Enshrined in our U.S. Constitution, we say that people have the right to the “Pursuit of Happiness.” It’s a rather upbeat thing for such an august document to say, isn’t it? I was talking to our good friend and Gray’s Theology charter member Anthony today about this phrase, and he said something to the effect of, “To deny the right to pursue happiness is like saying you don’t have the right to breathe. We just try to be happy, that’s part of being human.”

I think Anthony’s right. Whether we’re oppressed under some dictator, or we’re living large in a free country, we all still have things that we try to accomplish, things we try to change about our situation to bring ourselves a little closer to our vision of what will be happier.

So with that in mind, what the heck do you think our founding fathers were talking about? Also, is happiness a worthy pursuit? And finally, if yes, what specifically are you trying to pursue when you “pursue happiness”? If no, what *do* you think is a worthy pursuit?

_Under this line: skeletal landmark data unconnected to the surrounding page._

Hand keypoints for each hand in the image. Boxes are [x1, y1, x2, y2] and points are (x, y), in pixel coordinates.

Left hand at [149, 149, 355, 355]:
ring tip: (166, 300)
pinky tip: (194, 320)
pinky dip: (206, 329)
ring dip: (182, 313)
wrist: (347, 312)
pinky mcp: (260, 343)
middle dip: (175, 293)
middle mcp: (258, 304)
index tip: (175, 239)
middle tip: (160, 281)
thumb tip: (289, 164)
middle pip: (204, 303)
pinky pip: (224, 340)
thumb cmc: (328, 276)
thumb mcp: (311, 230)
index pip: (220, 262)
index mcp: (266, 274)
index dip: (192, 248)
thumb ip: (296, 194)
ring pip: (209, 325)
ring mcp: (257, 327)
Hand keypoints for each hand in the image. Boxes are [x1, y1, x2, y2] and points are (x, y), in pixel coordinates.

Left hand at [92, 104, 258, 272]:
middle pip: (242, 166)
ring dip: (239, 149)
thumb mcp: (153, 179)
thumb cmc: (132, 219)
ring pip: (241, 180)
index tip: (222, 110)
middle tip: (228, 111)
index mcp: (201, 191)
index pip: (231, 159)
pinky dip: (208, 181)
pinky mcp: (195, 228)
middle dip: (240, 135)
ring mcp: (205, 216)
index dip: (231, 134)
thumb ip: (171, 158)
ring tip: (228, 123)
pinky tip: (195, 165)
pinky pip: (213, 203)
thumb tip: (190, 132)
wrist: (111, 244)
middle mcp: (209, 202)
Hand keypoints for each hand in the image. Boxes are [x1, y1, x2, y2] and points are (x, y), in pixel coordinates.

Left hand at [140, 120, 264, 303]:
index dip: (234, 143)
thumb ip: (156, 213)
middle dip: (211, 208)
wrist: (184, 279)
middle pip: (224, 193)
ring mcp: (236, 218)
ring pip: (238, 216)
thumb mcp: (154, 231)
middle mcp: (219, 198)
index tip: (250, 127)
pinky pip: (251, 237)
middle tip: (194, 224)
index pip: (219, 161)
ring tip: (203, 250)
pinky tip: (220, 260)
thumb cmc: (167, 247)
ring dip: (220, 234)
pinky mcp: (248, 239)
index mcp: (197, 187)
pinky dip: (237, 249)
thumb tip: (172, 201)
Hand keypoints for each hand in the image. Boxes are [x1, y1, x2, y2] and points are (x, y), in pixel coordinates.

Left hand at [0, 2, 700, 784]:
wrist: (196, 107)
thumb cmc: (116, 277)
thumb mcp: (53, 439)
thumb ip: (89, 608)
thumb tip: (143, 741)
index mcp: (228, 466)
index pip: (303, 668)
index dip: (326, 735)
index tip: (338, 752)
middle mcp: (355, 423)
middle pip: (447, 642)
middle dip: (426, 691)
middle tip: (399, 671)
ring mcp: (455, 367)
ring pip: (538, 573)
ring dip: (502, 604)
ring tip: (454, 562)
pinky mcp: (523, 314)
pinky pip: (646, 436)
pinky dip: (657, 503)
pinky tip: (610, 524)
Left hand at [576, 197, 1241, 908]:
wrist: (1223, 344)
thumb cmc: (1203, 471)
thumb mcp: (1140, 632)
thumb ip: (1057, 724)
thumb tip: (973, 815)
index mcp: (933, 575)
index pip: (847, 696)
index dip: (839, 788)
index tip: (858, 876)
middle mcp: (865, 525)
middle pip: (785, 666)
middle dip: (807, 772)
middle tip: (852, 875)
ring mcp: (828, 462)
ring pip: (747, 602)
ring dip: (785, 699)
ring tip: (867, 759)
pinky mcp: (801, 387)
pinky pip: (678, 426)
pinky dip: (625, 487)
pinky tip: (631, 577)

Credit where credit’s due: Another good friend of ours, Jedidiah, planted the seeds of the topic. Actually, I pushed it in a different direction than his also-sweet original idea (which was: Do we really have a right to happiness, anyway?), which I hope we’ll get to next month.

If you’re confused about why I have making some of my statements in first person plural, it’s because I’m referring to the ridiculously awesome meetup group this blog serves, Gray’s Theology. Comments are reserved to folks who have attended in the meatspace. If you’re in the Verona, Wisconsin area, head over to the meetup site and find out how to join us.


One Response to “Pursuit of Happiness”

  1. I agree with Anthony. There is a difference between a right to the pursuit of happiness, and a right to happiness.